:: Your assignment ::
What is needed is a verbatim copy of the data, minus the pictures.

:: Data excerpt ::
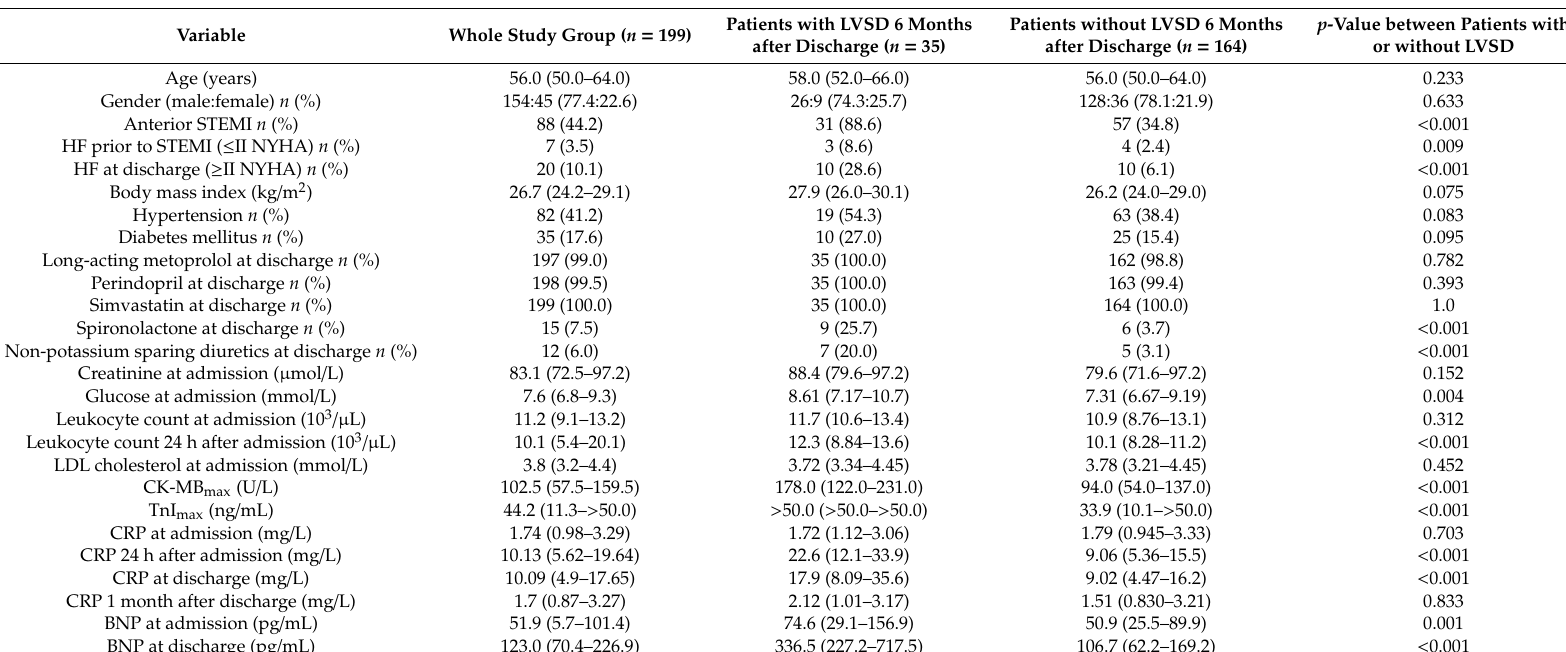
Table 1. Baseline clinical characteristics of the whole study group of patients with ST-segment elevation myocardial infarction and two patient subgroups which were found with or without left ventricular systolic dysfunction 6 months after discharge.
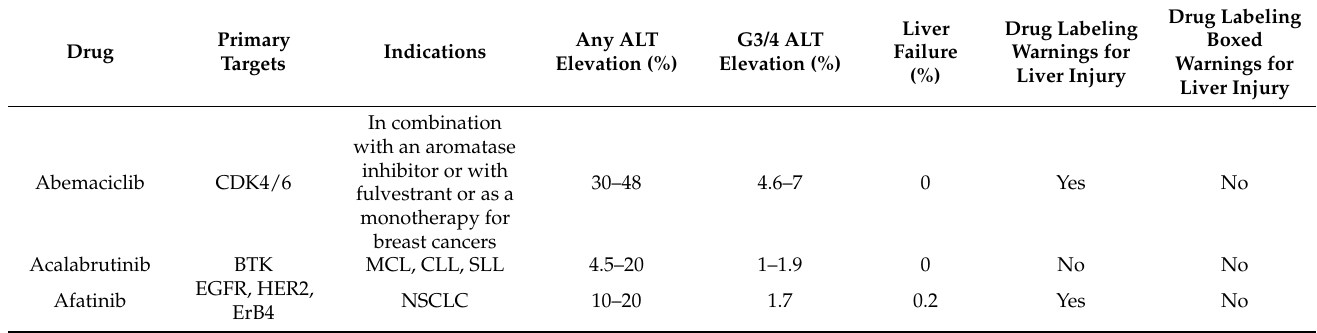
Table 1. Main factors involved in liver injury secondary to PKIs approved for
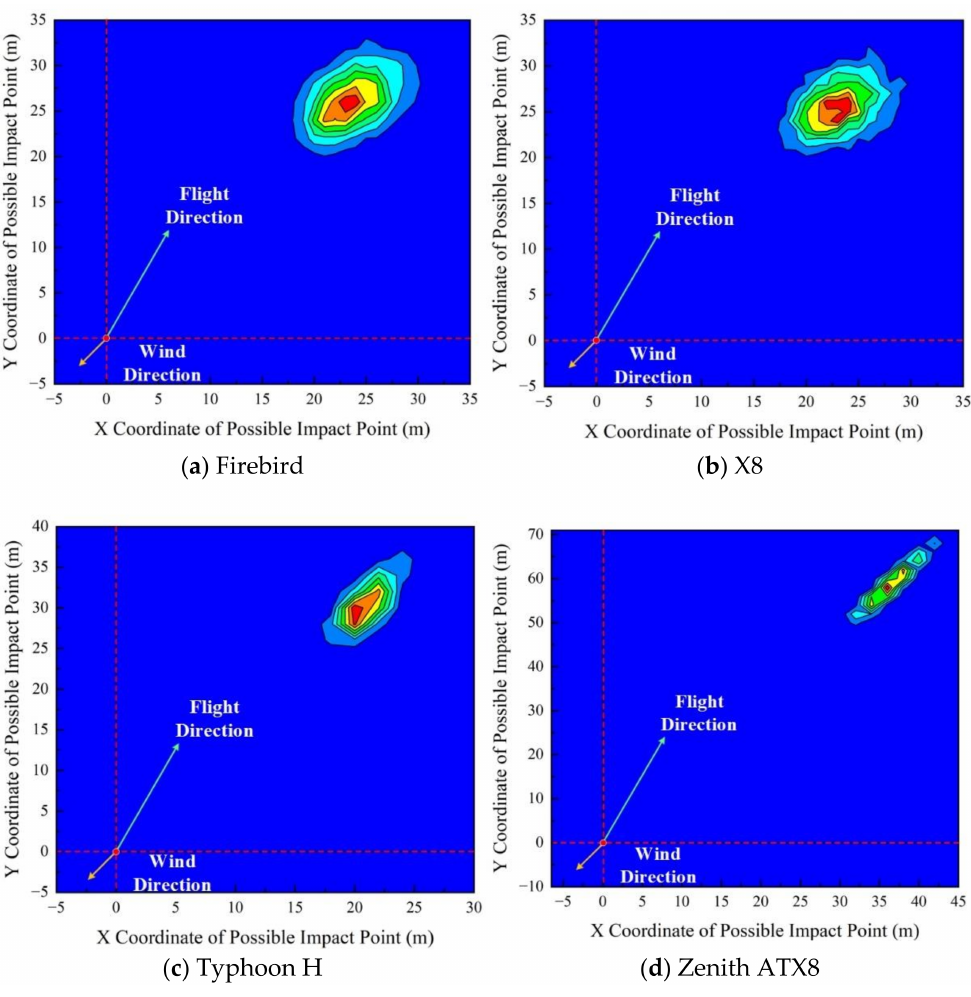
Figure 9. Possible ground impact positions with light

:: Result ::
Table 1. Baseline clinical characteristics of the whole study group of patients with ST-segment elevation myocardial infarction and two patient subgroups which were found with or without left ventricular systolic dysfunction 6 months after discharge.
Table 1. Main factors involved in liver injury secondary to PKIs approved for
Figure 9. Possible ground impact positions with light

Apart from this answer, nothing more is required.